The franchise's IP value is also reflected in the studio's negotiating leverage. The YRF executive who sits down with a streaming platform to discuss the rights to Dhurandhar 3 is negotiating from a position of strength that no studio negotiating a standalone film can match. The platform knows that the franchise's audience is large, loyal, and global. The platform knows that the previous instalments have performed, and that the next one is likely to perform as well. The platform's willingness to pay for the rights reflects that knowledge, and the premium that the franchise commands—over and above what a comparable non‑franchise film would command—is the market's valuation of the IP that YRF has built.

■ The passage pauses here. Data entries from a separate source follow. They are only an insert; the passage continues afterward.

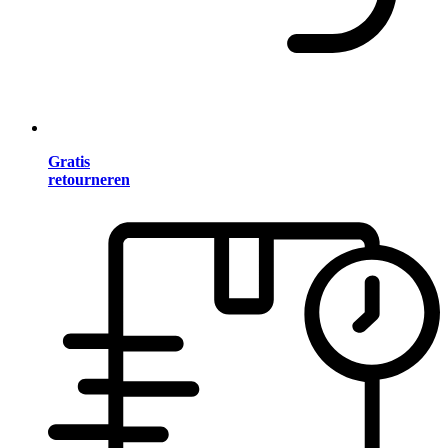
Gratis
retourneren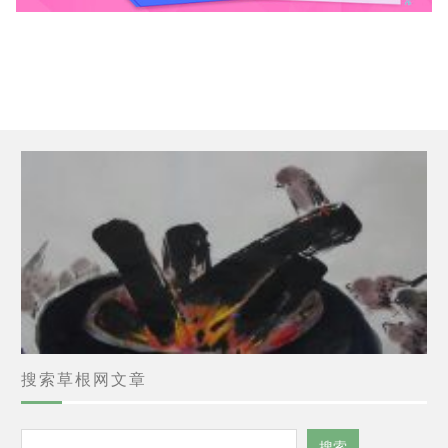
搜索草根网文章
搜
搜索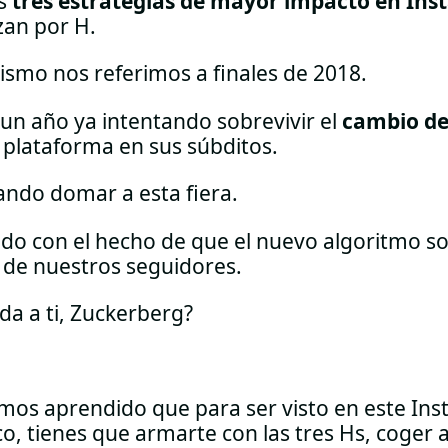
as
tres estrategias de mayor impacto en In
an por H.
ismo nos referimos a finales de 2018.
un año ya intentando sobrevivir el
cambio de
 plataforma en sus súbditos.
ando domar a esta fiera.
do con el hecho de que el nuevo algoritmo so
% de nuestros seguidores.
da a ti, Zuckerberg?
mos aprendido que para ser visto en este In
o, tienes que armarte con las tres Hs, coger a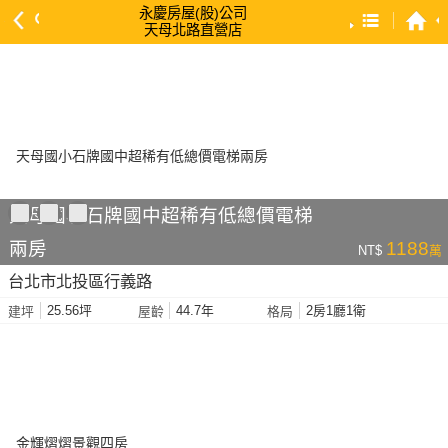
永慶房屋(股)公司
天母北路直營店
預設排序
依總價 低 → 高
依總價 高 → 低
依每坪單價 低 → 高
依降幅 高 → 低
天母國小石牌國中超稀有低總價電梯
依建物坪數 大 → 小
兩房
1188
NT$
萬
依土地坪數 大 → 小
台北市北投區行義路
依屋齡 小 → 大
25.56坪
44.7年
2房1廳1衛
建坪
屋齡
格局
依屋齡 大 → 小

The franchise's IP value is also a hedge against the volatility of the theatrical box office. The studio that owns a successful franchise is not dependent on the performance of any single film for its survival. The franchise generates revenue from multiple sources, across multiple windows, and the failure of one instalment—however painful—does not destroy the value of the IP. The James Bond franchise has survived six decades, multiple actors, and several critical and commercial disappointments because the IP itself—the character, the world, the mythology—is more valuable than any single film. The Dhurandhar franchise is being built on the same principle: the IP is the asset, the films are the returns on that asset, and the returns will compound over time as long as the IP is managed with care.
What This Signals
The Dhurandhar duology is not primarily a story about two films. It is a story about the structural transformation of the Indian film industry's relationship with intellectual property—a shift from a model in which the film is the asset to a model in which the franchise is the asset, from a system in which the returns are captured in a single theatrical run to a system in which the returns are distributed across multiple instalments, multiple formats, and multiple decades.

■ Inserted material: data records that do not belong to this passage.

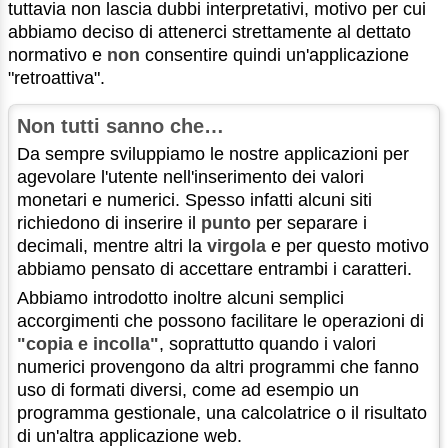
tuttavia non lascia dubbi interpretativi, motivo per cui
abbiamo deciso di attenerci strettamente al dettato
normativo e
non
consentire quindi un'applicazione
"retroattiva".
Non tutti sanno che…
Da sempre sviluppiamo le nostre applicazioni per
agevolare l'utente nell'inserimento dei valori
monetari e numerici. Spesso infatti alcuni siti
richiedono di inserire il
punto
per separare i
decimali, mentre altri la
virgola
e per questo motivo
abbiamo pensato di accettare entrambi i caratteri.
Abbiamo introdotto inoltre alcuni semplici
accorgimenti che possono facilitare le operazioni di
"copia e incolla"
, soprattutto quando i valori
numerici provengono da altri programmi che fanno
uso di formati diversi, come ad esempio un
programma gestionale, una calcolatrice o il risultato
di un'altra applicazione web.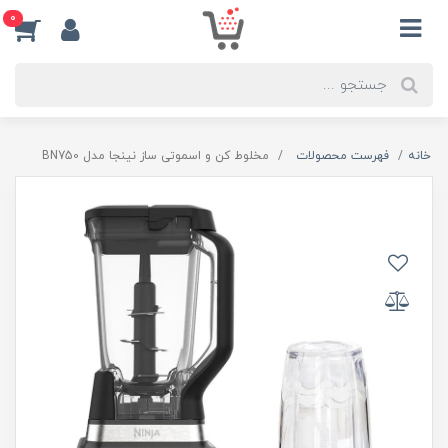
0
خانه
فهرست محصولات
مخلوط کن و اسموتی ساز نینجا مدل BN750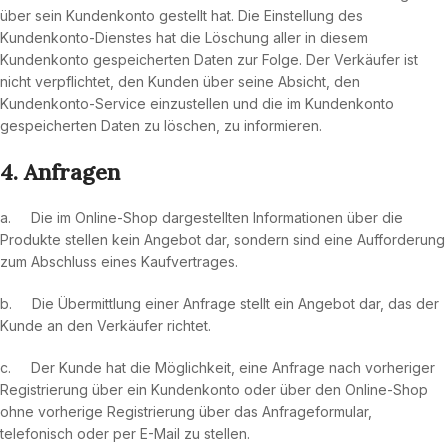
über sein Kundenkonto gestellt hat. Die Einstellung des
Kundenkonto-Dienstes hat die Löschung aller in diesem
Kundenkonto gespeicherten Daten zur Folge. Der Verkäufer ist
nicht verpflichtet, den Kunden über seine Absicht, den
Kundenkonto-Service einzustellen und die im Kundenkonto
gespeicherten Daten zu löschen, zu informieren.
4. Anfragen
a. Die im Online-Shop dargestellten Informationen über die
Produkte stellen kein Angebot dar, sondern sind eine Aufforderung
zum Abschluss eines Kaufvertrages.
b. Die Übermittlung einer Anfrage stellt ein Angebot dar, das der
Kunde an den Verkäufer richtet.
c. Der Kunde hat die Möglichkeit, eine Anfrage nach vorheriger
Registrierung über ein Kundenkonto oder über den Online-Shop
ohne vorherige Registrierung über das Anfrageformular,
telefonisch oder per E-Mail zu stellen.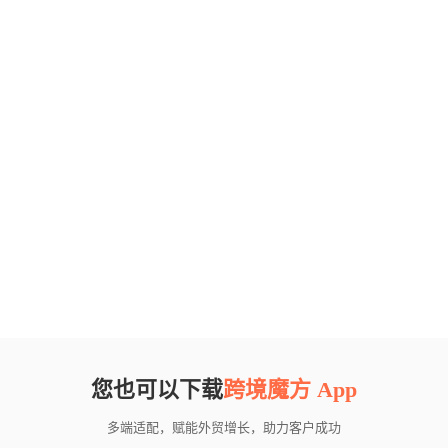
您也可以下载
跨境魔方 App
多端适配，赋能外贸增长，助力客户成功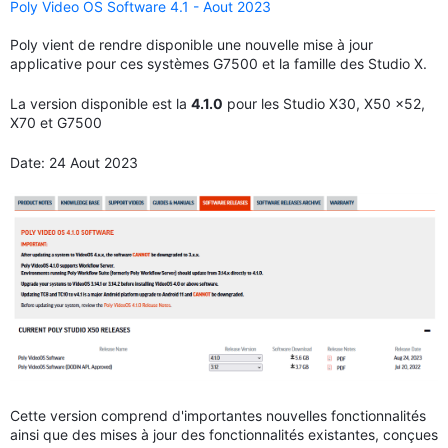
Poly Video OS Software 4.1 - Aout 2023
Poly vient de rendre disponible une nouvelle mise à jour
applicative pour ces systèmes G7500 et la famille des Studio X.
La version disponible est la
4.1.0
pour les Studio X30, X50 x52,
X70 et G7500
Date: 24 Aout 2023
Cette version comprend d'importantes nouvelles fonctionnalités
ainsi que des mises à jour des fonctionnalités existantes, conçues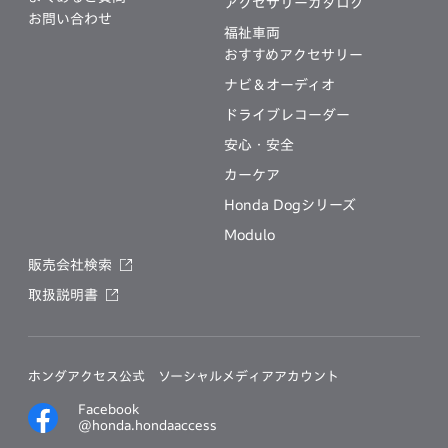
アクセサリーカタログ
お問い合わせ
福祉車両
おすすめアクセサリー
ナビ＆オーディオ
ドライブレコーダー
安心・安全
カーケア
Honda Dogシリーズ
Modulo
販売会社検索
取扱説明書
ホンダアクセス公式
ソーシャルメディアアカウント
Facebook
@honda.hondaaccess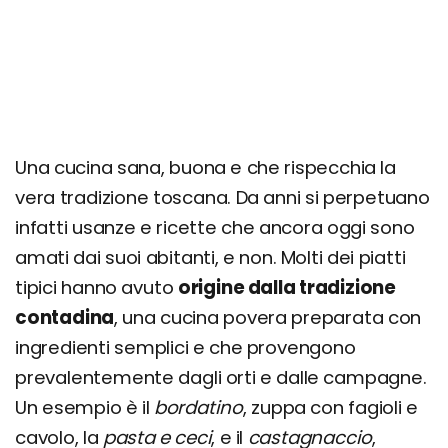
Una cucina sana, buona e che rispecchia la
vera tradizione toscana. Da anni si perpetuano
infatti usanze e ricette che ancora oggi sono
amati dai suoi abitanti, e non. Molti dei piatti
tipici hanno avuto
origine dalla tradizione
contadina
, una cucina povera preparata con
ingredienti semplici e che provengono
prevalentemente dagli orti e dalle campagne.
Un esempio è il
bordatino
, zuppa con fagioli e
cavolo, la
pasta e ceci
, e il
castagnaccio
,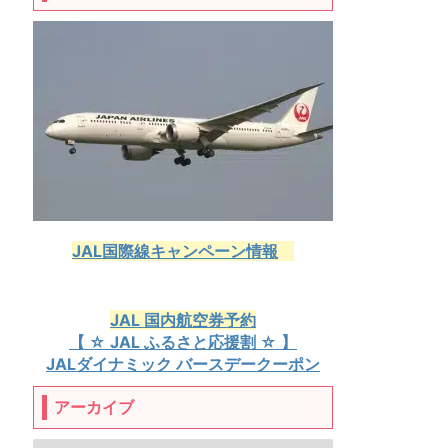
JAL国際線キャンペーン情報
JAL 国内航空券予約
【 ☆ JAL ふるさと応援割 ☆ 】
JALダイナミック バースデークーポン
アーカイブ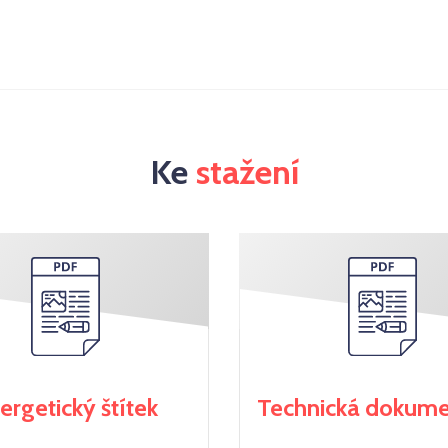
Ke
stažení
ergetický štítek
Technická dokum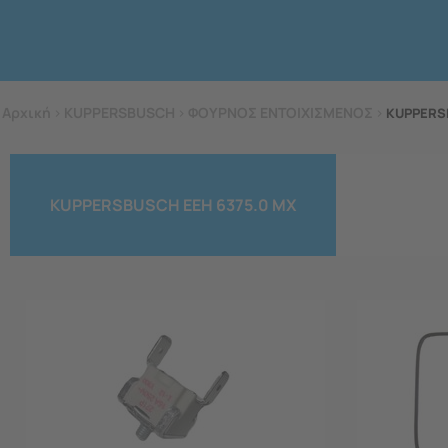
Αρχική
>
KUPPERSBUSCH
>
ΦΟΥΡΝΟΣ ΕΝΤΟΙΧΙΣΜΕΝΟΣ
>
KUPPERS
KUPPERSBUSCH EEH 6375.0 MX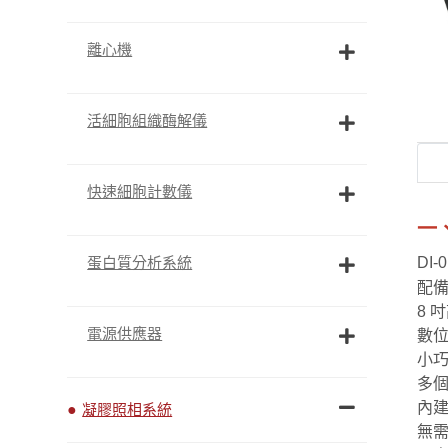
離心機
活細胞組織酶解儀
快速細胞計數儀
一
蛋白質分析系統
DI
配備
8 
電源供應器
數
小
多
內
凝膠照相系統
無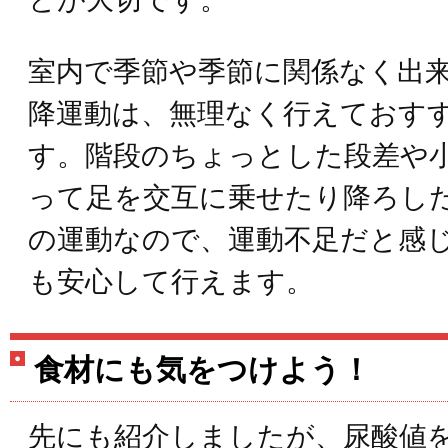
室内で季節や季節に関係なく出
降運動は、無理なく行えておす
す。階段のちょっとした段差や
って足を交互に乗せたり降ろし
の運動なので、運動不足だと感
も安心して行えます。
食材にも気をつけよう！
先にも紹介しましたが、尿酸値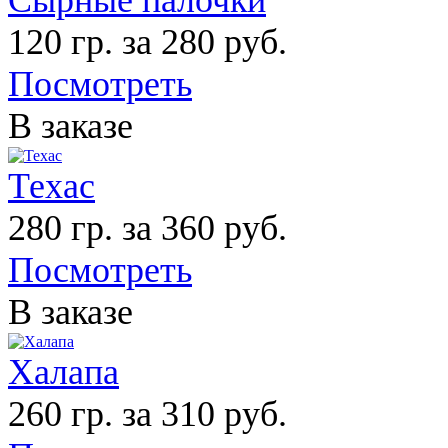
120 гр. за 280 руб.
Посмотреть
В заказе
Техас
280 гр. за 360 руб.
Посмотреть
В заказе
Халапа
260 гр. за 310 руб.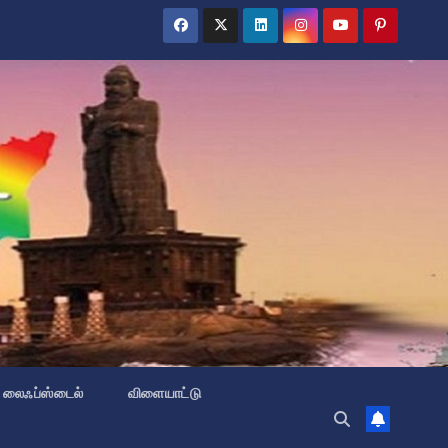
லைஃப்ஸ்டைல்
விளையாட்டு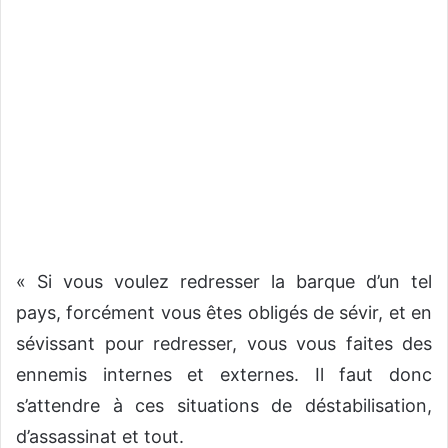
« Si vous voulez redresser la barque d’un tel
pays, forcément vous êtes obligés de sévir, et en
sévissant pour redresser, vous vous faites des
ennemis internes et externes. Il faut donc
s’attendre à ces situations de déstabilisation,
d’assassinat et tout.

The shift is not complete, and it will never be universal. The vast majority of Indian films will never be part of a franchise, and the franchise model will remain the preserve of the largest studios and the most commercially potent stars. But the concentration of the model among the elite does not diminish its significance. The elite studios are the ones that command the largest budgets, that attract the largest audiences, and that determine the commercial direction of the industry. Their adoption of the franchise model is a signal to the rest of the market that the old way of doing business—the one‑off, star‑driven, theatrical‑window‑dependent blockbuster—is being replaced by a new way that is more capital‑intensive, more IP‑centric, and more globally oriented than anything the industry has seen before.
The Dhurandhar franchise is the proof of concept. The ₹1,700 crore in global box‑office revenue, the ₹400 crore streaming deal, the ₹150 crore satellite sale—these are the returns on a bet that YRF made when it decided to build a franchise from scratch. The bet has paid off, and the returns are now being reinvested in the next instalment, the next spin‑off, the next expansion of the universe. The franchise factory is operational. The template is proven. The rest of the industry is watching, and the studios that are not building their own franchises today are the studios that will be competing for the leftovers tomorrow.